Provided material START

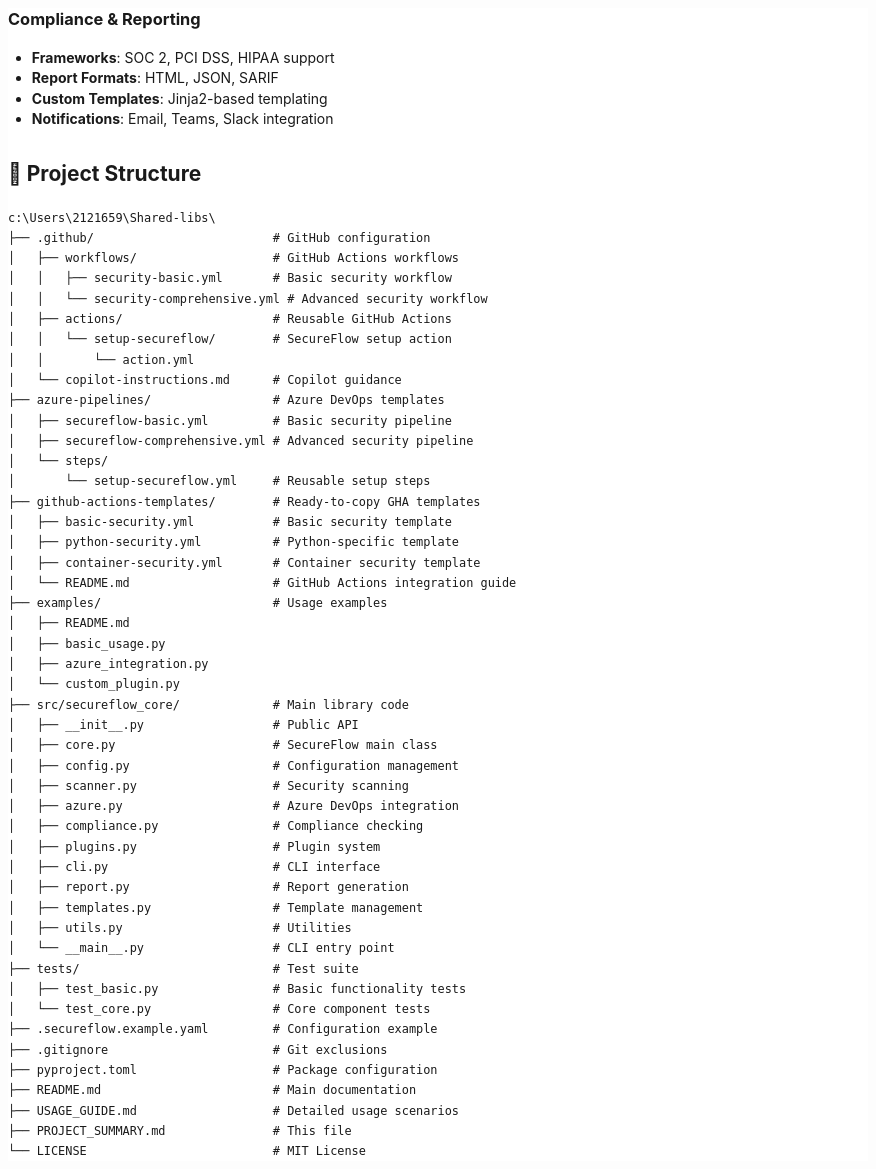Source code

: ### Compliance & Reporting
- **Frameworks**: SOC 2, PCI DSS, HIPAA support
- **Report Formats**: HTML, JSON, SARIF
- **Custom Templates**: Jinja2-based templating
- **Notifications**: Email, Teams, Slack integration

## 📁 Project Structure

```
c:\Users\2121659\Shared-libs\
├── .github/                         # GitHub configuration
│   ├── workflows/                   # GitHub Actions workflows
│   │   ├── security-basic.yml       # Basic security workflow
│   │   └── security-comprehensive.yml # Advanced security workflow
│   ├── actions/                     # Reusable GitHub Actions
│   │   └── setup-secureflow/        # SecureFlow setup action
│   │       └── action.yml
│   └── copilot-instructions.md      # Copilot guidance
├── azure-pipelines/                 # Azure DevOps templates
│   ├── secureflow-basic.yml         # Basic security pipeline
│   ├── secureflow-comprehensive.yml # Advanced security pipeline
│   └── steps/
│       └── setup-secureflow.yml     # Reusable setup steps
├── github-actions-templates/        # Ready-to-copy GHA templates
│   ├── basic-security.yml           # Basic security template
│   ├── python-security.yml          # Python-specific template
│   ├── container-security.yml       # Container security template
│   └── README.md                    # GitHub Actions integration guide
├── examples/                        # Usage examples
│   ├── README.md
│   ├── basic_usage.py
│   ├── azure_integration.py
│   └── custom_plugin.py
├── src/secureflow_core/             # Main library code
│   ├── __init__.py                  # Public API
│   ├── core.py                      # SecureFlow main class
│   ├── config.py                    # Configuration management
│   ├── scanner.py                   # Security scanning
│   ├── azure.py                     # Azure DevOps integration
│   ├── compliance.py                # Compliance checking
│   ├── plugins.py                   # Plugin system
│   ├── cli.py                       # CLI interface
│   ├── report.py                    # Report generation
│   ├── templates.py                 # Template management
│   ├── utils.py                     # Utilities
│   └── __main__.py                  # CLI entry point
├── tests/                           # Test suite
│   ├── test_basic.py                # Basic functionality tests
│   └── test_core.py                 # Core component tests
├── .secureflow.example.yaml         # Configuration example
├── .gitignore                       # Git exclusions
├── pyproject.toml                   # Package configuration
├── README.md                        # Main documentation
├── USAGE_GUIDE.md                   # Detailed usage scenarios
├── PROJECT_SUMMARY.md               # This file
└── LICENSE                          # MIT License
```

Provided material END
Provided material START

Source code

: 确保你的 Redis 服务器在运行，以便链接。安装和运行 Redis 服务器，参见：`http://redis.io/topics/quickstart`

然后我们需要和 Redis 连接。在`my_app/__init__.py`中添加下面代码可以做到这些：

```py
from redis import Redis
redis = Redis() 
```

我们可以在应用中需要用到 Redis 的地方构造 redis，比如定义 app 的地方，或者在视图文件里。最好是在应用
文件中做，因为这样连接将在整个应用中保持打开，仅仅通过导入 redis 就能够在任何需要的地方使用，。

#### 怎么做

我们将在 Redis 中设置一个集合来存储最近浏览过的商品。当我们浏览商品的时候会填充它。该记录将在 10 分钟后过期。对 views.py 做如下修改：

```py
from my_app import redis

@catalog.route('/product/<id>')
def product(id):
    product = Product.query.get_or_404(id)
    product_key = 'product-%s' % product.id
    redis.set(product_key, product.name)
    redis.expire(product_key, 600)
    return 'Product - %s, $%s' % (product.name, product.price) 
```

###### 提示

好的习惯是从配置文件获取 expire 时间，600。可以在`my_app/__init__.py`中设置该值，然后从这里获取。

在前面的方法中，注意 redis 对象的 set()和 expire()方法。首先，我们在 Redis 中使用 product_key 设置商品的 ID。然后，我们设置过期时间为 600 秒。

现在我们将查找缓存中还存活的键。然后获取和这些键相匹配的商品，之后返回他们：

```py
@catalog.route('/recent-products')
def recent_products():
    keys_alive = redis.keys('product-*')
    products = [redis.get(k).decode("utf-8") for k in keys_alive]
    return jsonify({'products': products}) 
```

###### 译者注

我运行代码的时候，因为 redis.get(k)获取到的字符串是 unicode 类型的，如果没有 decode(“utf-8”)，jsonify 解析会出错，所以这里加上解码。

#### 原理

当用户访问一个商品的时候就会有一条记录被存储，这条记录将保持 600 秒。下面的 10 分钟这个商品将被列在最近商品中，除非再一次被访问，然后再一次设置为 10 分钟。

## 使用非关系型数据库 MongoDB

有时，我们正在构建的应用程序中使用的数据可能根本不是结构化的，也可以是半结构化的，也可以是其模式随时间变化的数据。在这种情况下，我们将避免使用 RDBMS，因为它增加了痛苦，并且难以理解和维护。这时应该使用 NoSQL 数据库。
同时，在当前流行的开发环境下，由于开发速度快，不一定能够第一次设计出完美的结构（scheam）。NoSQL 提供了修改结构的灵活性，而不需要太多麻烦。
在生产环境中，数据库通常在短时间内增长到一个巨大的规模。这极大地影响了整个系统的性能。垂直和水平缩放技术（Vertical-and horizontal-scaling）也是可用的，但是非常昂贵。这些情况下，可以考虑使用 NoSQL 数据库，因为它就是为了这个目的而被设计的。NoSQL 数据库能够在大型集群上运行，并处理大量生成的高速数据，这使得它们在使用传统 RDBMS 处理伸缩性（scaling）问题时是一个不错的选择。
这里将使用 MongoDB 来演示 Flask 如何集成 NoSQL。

Provided material END

Work order
Pick each line holding "Reusable" out of the entries above and return it.

Task solution
│   ├── actions/                     # Reusable GitHub Actions
│       └── setup-secureflow.yml     # Reusable setup steps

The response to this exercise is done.